SA national auto sales take leap with Spring

CAPE TOWN, South Africa: South Africa’s retail motor dealers fared better than expected through September 2021 with overall new vehicle sales of 43 130 units 15.8% better than the 37 237 sold in the same month a year earlier.

The data came from Mark Dommisse, chairman of the National Automobile Dealers’ Association, after analysis of figures distributed by the Automotive Business Council on October 1.

MARK DOMMISSE: Chairman of the National Automobile Dealers’ Association

”With such volumes,” Dommisse added, ”our industry can expect to end 2021 at the high end of analysts’ forecasts – and it was heartening to note that 82.7% of the total new vehicle volume was sold through retailers.


”The 1506 unit growth month-on-month is encouraging; the majority increase in passenger vehicle sales is also a positive sign as the largest volume segment.”

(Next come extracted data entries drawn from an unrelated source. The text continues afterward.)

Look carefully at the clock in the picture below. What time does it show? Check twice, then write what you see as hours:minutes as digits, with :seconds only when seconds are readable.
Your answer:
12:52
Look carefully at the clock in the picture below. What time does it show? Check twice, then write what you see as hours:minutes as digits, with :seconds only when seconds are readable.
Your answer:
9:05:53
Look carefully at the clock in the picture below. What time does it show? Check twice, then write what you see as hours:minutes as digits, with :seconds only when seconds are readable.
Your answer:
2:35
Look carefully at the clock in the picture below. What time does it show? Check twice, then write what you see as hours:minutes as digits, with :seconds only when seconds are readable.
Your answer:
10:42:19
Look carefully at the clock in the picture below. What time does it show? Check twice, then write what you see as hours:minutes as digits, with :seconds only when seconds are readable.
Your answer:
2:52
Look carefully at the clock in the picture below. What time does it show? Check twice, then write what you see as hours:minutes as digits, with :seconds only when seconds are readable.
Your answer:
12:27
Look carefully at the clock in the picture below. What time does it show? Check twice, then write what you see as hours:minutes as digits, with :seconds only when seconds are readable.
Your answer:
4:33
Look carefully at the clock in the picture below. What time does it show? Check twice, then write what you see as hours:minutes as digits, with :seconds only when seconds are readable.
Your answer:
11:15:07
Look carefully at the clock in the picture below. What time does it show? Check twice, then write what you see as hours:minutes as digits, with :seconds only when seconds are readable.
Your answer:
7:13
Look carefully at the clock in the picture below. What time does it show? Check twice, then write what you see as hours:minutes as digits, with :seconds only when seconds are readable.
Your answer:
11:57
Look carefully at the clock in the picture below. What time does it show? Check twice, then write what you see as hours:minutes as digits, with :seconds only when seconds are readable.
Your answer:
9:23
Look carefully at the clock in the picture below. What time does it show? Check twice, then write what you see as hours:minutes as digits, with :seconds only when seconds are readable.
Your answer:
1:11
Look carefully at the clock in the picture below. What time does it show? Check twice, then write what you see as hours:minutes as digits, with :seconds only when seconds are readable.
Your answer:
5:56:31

Dommisse added that a healthy contribution of 12.4% to the rental industry boded well for the future supply of vehicles to the used-vehicle market where stock is in short supply.

This segment of the market, he said, had recently seen a resurgence in buying since de-fleeting drastically in 2020 after the global pandemic hit South Africa.

READ MORE NADA features here

“Used-car values should continue to hold at higher-than-expected levels so long as there is a new-vehicle stock shortage. Fortunately for dealers, the strong demand for used has mitigated some of the losses in new-vehicle sales, due largely to the global shortage of microprocessors.

“The effect of the ongoing microchip shortage resulted in more brands experiencing stock shortages through September. There is stock, but not in the best model mix, which is affecting dealers’ ability to supply models customers want. However, despite the lack of semi-conductor chips affecting supply, manufacturers have worked extremely hard to supply stock to the market.”


There was, however, some unwelcome news: the situation was unlikely to improve significantly through the coming 12-18 months. It had already cost the global motor industry an estimated US$210-billion as many manufacturing plants had had to either close or run at low output levels.

*NADA is a constituent association of the Retail Motor Industry Organisation.